Today, Senator Mike Lee (UT) joined several of his colleagues in sending a letter to the Internal Revenue Service (IRS), condemning their practice of accessing citizens' private electronic communications, including emails, without a warrant. He released the following statement:
"The contents of private email communications are currently subject to an outdated privacy protection regime, the Electronic Communications Privacy Act (ECPA). ECPA was enacted in 1986 and no longer serves the realities of modern Internet technology. As a result of antiquated provisions of this law, the IRS improperly believes it is entitled to warrantless access to the contents of Americans' emails, so long as such communications are more than 180 days old.
"I believe this approach is a clear violation of Fourth Amendment rights, and now is the time to update ECPA to protect Americans. The Leahy-Lee ECPA Amendments Act of 2013 brings the law up to date and is consistent with the rest of Fourth Amendment jurisprudence. It mandates that government agencies show probable cause and obtain warrants to view the contents of private email communication, no matter how old the messages are.

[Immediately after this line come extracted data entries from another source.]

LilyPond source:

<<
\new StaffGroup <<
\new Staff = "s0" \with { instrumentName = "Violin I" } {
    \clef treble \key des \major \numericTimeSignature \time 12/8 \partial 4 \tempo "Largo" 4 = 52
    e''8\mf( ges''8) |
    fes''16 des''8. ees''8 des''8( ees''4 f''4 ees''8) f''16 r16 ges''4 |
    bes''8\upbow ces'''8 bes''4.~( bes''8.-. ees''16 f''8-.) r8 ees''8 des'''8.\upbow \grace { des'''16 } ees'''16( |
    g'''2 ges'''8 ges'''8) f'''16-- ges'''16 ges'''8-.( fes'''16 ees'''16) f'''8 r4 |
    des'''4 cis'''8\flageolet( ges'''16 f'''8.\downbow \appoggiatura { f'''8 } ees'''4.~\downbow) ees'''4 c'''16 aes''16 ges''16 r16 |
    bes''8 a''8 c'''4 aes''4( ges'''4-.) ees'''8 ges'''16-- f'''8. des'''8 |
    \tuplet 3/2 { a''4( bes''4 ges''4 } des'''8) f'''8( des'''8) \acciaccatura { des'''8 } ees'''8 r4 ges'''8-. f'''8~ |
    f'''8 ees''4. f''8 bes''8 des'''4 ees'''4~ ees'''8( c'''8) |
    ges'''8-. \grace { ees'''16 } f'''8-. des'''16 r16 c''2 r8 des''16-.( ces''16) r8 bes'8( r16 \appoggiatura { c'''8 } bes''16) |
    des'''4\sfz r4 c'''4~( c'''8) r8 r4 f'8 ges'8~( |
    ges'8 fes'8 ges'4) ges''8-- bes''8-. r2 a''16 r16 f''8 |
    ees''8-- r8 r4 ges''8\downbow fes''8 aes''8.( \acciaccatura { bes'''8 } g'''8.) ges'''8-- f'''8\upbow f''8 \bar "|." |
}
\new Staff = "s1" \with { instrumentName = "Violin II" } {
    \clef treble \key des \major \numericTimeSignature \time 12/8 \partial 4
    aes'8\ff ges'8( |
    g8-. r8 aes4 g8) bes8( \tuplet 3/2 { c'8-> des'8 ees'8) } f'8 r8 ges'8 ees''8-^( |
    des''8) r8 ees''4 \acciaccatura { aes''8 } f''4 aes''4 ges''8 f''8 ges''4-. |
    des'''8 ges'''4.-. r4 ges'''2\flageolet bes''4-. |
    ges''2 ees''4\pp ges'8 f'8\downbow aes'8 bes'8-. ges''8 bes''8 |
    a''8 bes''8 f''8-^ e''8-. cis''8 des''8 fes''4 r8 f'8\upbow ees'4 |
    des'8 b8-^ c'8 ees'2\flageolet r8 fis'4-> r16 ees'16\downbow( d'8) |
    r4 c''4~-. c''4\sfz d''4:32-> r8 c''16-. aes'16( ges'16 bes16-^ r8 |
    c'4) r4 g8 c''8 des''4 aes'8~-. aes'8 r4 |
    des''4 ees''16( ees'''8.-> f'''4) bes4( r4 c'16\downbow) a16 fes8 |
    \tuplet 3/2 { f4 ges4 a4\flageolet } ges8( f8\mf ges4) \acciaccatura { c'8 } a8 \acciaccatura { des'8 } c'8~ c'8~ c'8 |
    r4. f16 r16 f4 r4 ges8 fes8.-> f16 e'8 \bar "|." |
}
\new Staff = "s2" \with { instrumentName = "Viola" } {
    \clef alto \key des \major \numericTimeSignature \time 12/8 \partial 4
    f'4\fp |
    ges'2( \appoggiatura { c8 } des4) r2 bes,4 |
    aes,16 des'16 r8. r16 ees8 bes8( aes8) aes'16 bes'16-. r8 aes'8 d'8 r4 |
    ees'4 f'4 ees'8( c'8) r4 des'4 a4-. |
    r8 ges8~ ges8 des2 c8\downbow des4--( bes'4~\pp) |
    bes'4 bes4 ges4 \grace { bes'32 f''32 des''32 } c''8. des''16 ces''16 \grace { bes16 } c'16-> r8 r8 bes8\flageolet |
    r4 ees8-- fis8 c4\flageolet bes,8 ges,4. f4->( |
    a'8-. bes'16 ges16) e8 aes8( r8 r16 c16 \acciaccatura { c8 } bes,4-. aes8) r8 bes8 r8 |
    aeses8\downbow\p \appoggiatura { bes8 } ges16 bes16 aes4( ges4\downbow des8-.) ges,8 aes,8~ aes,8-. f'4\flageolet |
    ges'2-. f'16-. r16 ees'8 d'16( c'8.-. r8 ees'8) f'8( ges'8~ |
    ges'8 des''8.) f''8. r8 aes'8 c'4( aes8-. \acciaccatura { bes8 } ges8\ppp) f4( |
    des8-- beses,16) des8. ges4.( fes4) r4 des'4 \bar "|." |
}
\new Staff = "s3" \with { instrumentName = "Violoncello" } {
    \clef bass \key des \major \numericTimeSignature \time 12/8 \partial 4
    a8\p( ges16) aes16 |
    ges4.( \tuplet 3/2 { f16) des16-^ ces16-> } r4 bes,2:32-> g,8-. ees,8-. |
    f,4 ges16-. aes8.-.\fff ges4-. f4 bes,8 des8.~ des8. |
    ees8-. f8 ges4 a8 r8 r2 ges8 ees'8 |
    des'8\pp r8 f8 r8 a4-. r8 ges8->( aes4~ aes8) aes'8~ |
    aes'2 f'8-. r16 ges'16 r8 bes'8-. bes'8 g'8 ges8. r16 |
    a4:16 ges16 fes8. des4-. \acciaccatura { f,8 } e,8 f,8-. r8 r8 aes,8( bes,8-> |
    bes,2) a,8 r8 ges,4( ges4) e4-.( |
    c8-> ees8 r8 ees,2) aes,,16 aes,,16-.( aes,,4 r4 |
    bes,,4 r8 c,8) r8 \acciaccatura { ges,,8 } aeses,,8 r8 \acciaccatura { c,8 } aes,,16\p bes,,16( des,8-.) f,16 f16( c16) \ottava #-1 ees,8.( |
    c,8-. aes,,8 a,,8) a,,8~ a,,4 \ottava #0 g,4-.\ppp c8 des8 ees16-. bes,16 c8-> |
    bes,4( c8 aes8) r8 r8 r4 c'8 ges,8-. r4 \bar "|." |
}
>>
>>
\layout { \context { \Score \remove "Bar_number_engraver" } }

"I appreciated today's Senate Finance Committee testimony of IRS Acting Commissioner Steven Miller, which indicated that the IRS would update its policies and establish a warrant requirement. I am still concerned that both the IRS manual and recently uncovered IRS documents do not reflect these views. As we wait for legislative developments, I concur with my colleagues that the IRS should immediately establish a warrant requirement for its searches and seizures of email and other electronic personal correspondence. Additionally, we are asking the IRS to provide a timeline for updating its manuals, opinions and other forms of guidance to reflect this change."